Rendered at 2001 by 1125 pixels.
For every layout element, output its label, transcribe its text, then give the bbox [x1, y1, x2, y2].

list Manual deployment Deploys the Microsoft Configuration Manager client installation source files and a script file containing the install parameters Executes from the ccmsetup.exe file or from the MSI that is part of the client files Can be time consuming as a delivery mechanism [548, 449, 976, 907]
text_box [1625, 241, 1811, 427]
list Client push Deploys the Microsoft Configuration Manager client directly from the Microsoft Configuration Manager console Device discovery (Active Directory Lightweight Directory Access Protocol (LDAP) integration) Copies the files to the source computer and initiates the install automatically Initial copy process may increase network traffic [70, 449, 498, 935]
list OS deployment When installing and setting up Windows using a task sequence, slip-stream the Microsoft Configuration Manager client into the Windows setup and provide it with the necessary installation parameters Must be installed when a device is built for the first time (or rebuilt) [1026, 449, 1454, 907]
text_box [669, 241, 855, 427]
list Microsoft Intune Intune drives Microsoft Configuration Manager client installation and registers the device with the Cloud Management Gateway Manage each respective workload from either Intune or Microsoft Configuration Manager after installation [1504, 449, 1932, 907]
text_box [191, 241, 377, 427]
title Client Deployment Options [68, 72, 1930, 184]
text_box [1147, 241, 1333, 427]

______________________________

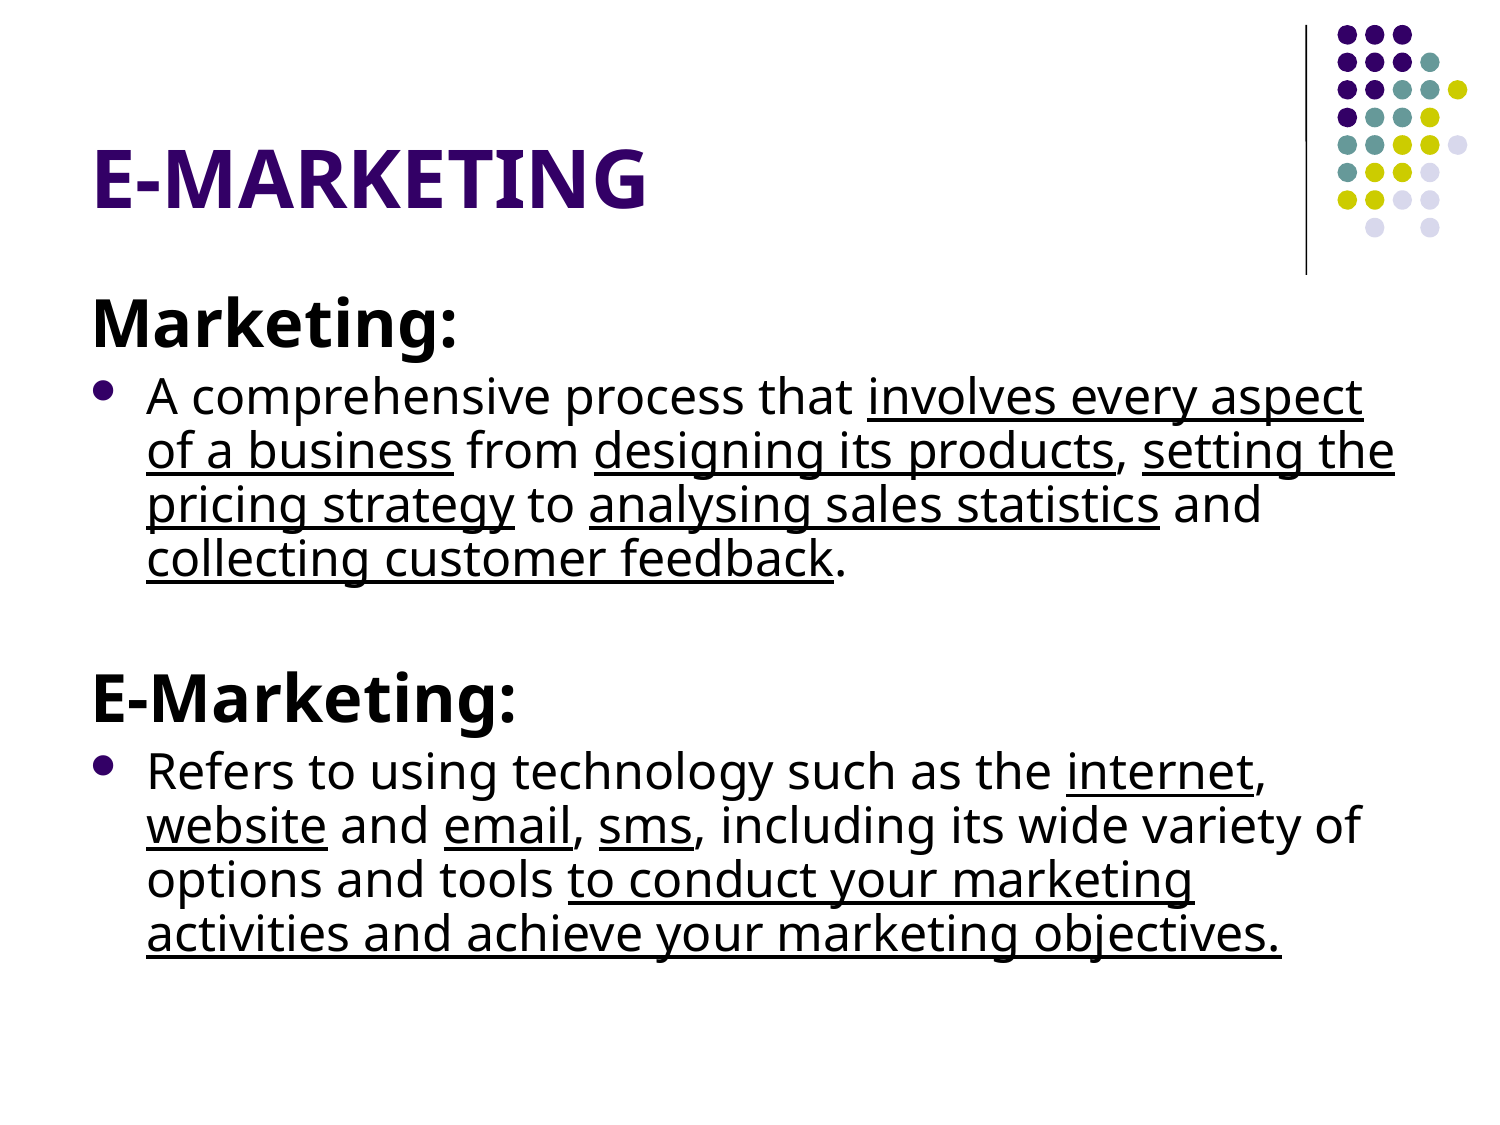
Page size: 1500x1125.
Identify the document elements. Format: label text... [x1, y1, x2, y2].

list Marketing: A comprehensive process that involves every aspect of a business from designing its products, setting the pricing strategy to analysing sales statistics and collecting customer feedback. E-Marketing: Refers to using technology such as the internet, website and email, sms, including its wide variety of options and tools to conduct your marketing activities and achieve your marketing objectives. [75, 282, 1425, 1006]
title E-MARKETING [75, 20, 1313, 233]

______________________________

WHAT YOU NEED TO DO: Going down the listing above, begin printing at the line with "Rendered at 2001 by 1125 pixels." and finish with the line with "text_box [1147, 241, 1333, 427]", exactly as they appear.

SOLUTION TO THIS EXERCISE:
Rendered at 2001 by 1125 pixels.
For every layout element, output its label, transcribe its text, then give the bbox [x1, y1, x2, y2].

list Manual deployment Deploys the Microsoft Configuration Manager client installation source files and a script file containing the install parameters Executes from the ccmsetup.exe file or from the MSI that is part of the client files Can be time consuming as a delivery mechanism [548, 449, 976, 907]
text_box [1625, 241, 1811, 427]
list Client push Deploys the Microsoft Configuration Manager client directly from the Microsoft Configuration Manager console Device discovery (Active Directory Lightweight Directory Access Protocol (LDAP) integration) Copies the files to the source computer and initiates the install automatically Initial copy process may increase network traffic [70, 449, 498, 935]
list OS deployment When installing and setting up Windows using a task sequence, slip-stream the Microsoft Configuration Manager client into the Windows setup and provide it with the necessary installation parameters Must be installed when a device is built for the first time (or rebuilt) [1026, 449, 1454, 907]
text_box [669, 241, 855, 427]
list Microsoft Intune Intune drives Microsoft Configuration Manager client installation and registers the device with the Cloud Management Gateway Manage each respective workload from either Intune or Microsoft Configuration Manager after installation [1504, 449, 1932, 907]
text_box [191, 241, 377, 427]
title Client Deployment Options [68, 72, 1930, 184]
text_box [1147, 241, 1333, 427]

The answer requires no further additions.